4

I have an kafka streams application which has

props.put(ProducerConfig.PARTITIONER_CLASS_CONFIG, MyPartitioner.class);

or

props.put(ProducerConfig.PARTITIONER_CLASS_CONFIG, RoundRobinPartitioner.class);

which is a class for distributing messages to different partitions even using same key in kafka 2.4 version

RoundRobinPartitioner has this implementation:

public class RoundRobinPartitioner implements Partitioner {
    private final ConcurrentMap<String, AtomicInteger> topicCounterMap = new ConcurrentHashMap();

    public RoundRobinPartitioner() {
    }

    public void configure(Map<String, ?> configs) {
    }

    public int partition(String topic, Object key, byte[] keyBytes, Object value, byte[] valueBytes, Cluster cluster) {
        List<PartitionInfo> partitions = cluster.partitionsForTopic(topic);
        int numPartitions = partitions.size();
        int nextValue = this.nextValue(topic);
        List<PartitionInfo> availablePartitions = cluster.availablePartitionsForTopic(topic);
        if (!availablePartitions.isEmpty()) {
            int part = Utils.toPositive(nextValue) % availablePartitions.size();
            return ((PartitionInfo)availablePartitions.get(part)).partition();
        } else {
            return Utils.toPositive(nextValue) % numPartitions;
        }
    }

    private int nextValue(String topic) {
        AtomicInteger counter = (AtomicInteger)this.topicCounterMap.computeIfAbsent(topic, (k) -> {
            return new AtomicInteger(0);
        });
        return counter.getAndIncrement();
    }

    public void close() {
    }
}

and my Partitioner consists of exactly same code but different partition method implementation and my code block is:

    public int partition(String topic, Object key, byte[] keyBytes, Object value, byte[] valueBytes, Cluster cluster) {
        List<PartitionInfo> partitions = cluster.partitionsForTopic(topic);

        int numPartitions = partitions.size();

        int nextValue = nextValue(topic);

        return Utils.toPositive(nextValue) % numPartitions;

    }

When I configure like that messages are distributed to different partitions, in both implementation, but never use the some partitions.

My internal topic

I have 50 partitions and partition 14 and 34 never received a message. My partitions are not unavaliable. They are avaliable. When I change my return partition method to 14 or 34, all my messages go to that partition. What could be the problem ? Both implementations are not working as expected.

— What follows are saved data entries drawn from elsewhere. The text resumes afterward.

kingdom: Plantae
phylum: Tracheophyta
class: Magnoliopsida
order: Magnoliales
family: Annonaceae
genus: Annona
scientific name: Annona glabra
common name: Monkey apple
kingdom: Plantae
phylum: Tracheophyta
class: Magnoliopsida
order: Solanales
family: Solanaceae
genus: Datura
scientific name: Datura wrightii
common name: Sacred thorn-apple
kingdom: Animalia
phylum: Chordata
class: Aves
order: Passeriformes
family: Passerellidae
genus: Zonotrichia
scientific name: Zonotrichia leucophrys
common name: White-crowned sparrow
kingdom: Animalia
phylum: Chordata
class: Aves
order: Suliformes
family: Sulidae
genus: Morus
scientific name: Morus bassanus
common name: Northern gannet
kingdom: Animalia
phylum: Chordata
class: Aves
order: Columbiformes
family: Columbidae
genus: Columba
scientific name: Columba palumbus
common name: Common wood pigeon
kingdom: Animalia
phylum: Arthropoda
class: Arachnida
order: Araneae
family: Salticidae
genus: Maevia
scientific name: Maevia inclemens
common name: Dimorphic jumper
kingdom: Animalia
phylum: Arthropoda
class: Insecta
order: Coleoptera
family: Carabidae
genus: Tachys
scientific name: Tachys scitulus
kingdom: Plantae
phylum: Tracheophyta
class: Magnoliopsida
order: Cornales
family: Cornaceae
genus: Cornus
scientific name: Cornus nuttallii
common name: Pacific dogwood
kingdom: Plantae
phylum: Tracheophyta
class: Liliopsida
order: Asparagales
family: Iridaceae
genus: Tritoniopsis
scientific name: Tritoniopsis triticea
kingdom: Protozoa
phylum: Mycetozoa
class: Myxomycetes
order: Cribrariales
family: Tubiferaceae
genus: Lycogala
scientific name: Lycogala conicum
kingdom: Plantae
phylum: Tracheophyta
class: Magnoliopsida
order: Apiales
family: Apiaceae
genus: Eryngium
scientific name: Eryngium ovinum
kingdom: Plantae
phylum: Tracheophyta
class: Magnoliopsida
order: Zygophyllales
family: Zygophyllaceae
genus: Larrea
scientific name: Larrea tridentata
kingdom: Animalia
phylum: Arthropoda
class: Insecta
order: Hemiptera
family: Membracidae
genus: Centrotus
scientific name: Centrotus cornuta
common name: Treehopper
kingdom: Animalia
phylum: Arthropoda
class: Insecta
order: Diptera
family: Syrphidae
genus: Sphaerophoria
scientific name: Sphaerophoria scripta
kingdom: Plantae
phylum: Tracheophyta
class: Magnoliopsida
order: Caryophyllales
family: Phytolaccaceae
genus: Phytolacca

Edit 1: I have tried RoundRobinPartitioner with the plain producer. Result is the same. Producer can not produce messages equally amoung partitions, some partitions are never used. What could be the reason ? It is not like a missing configuration.

Edit 2: I have debug RoundRobinPartitioner and put a breakpoint at return. When I produce just 1 message, Producer produce message twice. First attempt is always unsuccessful and that message does not go any partition. When I hit continue at debugging index of the ConcurrentMap increases by 1. The second attempt of the producer is successful.

partition() method is invoked something where I could not find yet.

Edit 3: Could this be related with onNewBatch method which I did not override ?

Edit 4: This implementatin works for kafka client 2.2 but not for 2.4. Partition interface does not have onNewBatch method. DefaultPartitioner implementation is changed when key is null 2.2 vs 2.4. Can it be related with stick partitions ?

Alpcan Yıldız
  • 671
  • 3
  • 13
  • 33

1 Answers1

3

Use UniformStickyPartitioner.class in kafka 2.4 client version. RoundRobinPartitioner.class works for kafka 2.2 or lower versions. In 2.4 version

props.put(ProducerConfig.PARTITIONER_CLASS_CONFIG, UniformStickyPartitioner.class);

should be used. I think this is related with new StickPartitioner.

Alpcan Yıldız
  • 671
  • 3
  • 13
  • 33